PrairieFrog Apothecary

For several years we’ve been making our own herbal tinctures and infusions.  He does the tinctures and I do the teas.  Today Ken, along with his lovely assistant Keianna made up five tinctures that were running low.

Below I share a rarely glimpsed area of PrairieFrog land (drumroll…)  Ken’s barfice!   (“Barfice” is short for barn/office–a little room in the barn.)

Here’s Ken and Keianna’s five steps to a perfect tincture:

1. Get down the herbs from vast stores, high on the barfice shelves.

Getting Down The Herbs

Assemble Herbs
2. Add appropriate herbs to a quart jar for steeping

Add Herbs to Jar
More Herbs to More Jars

Add More Herbs

3. Put away herbs.

Put Away Herbs

4. Add rum.  (This step isn’t pictured because I have an alcohol free blog. ) 

5. Steep for about a month.   (Also not pictured because it would require time lapse photography and be rather dull.)


6 thoughts on “PrairieFrog Apothecary

  1. I am rather ignorant when it comes to herbal tinctures and infusions.
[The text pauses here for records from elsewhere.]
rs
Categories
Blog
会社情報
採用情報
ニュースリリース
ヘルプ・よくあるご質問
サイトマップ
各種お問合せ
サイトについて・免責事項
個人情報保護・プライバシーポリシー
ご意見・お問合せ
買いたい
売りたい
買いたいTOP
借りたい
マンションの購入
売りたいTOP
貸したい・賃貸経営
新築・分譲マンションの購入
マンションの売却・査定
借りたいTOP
I have no clue what you do with that!!! But, it sounds pretty neat! Thanks for inviting us into the barfice.that was fun!
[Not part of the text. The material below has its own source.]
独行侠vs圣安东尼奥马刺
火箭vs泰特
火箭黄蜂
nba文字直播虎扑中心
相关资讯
    Mica AKA The Child's PaperEdited by garboodles on Sunday, September 20, 2009 at 1:24 AM

  2. Nice "storage" system!!

    I am just learning about these things– I would LOVE to know more– about what you make (ingredients) and what you use it for– or if you have a website that you got your recipes from….


  3. We started doing it when we became interested in taking care of our health in a preventive way. It seems that so many pharmaceutical medicines just don't work for me–the side effects are worse then the initial issue they are supposed to treat. (I think I must be that .1 percent the labels always reference.)

    For 10 years or so I just made herbal teas, pulling information from a variety of herb books. More recently (about 2 years ago) we began seeing a naturopathic doctor, and he often suggested certain tinctures. The tinctures are handy because unlike a tea which I make fresh each time, they can be made in advance and stored, and then used when applicable several times a day without the prep time that the teas require. We purchased his tinctures for a brief time, but then decided to begin making our own!

    Making our own has appealed to Ken's chemical engineering background, and been blessing to our health and our budget.

    Ideally the herbs should be stored in a cool, dark place. The culinary herbs reside in my pantry, which is fairly dark, but the herbs in the barfice aren't ideally stored. We've found that they do lose potency, but not rapidly. Smell and taste indicate how much they've lost, and as they become less potent we just compensate by adding a bit more. (I do the same in my cooking.)

    I wish I could suggest a single website. We've gathered and compared information for so many for different tinctures. Many are based on Dr. Christopher's recipes, some of which can be found on line. Others from our naturopath's suggestions, and others from a few of my Herb books. (One by Mark Peterson is especially helpful, but not at all easy to navigate.)

    A friend who has been interested in herbs recently suggested a kit that she says is the most well laid out source of herbal information she's ever seen! I've not seen it myself, but know my friend to be very sensible and practical, so I'll mention it. For although we gleaned so much from our scattered sources, it really has an inefficient way to research!). The kit she suggested is from:

    Hope that helps!

    Maybe others will post their favorite source of herbal info!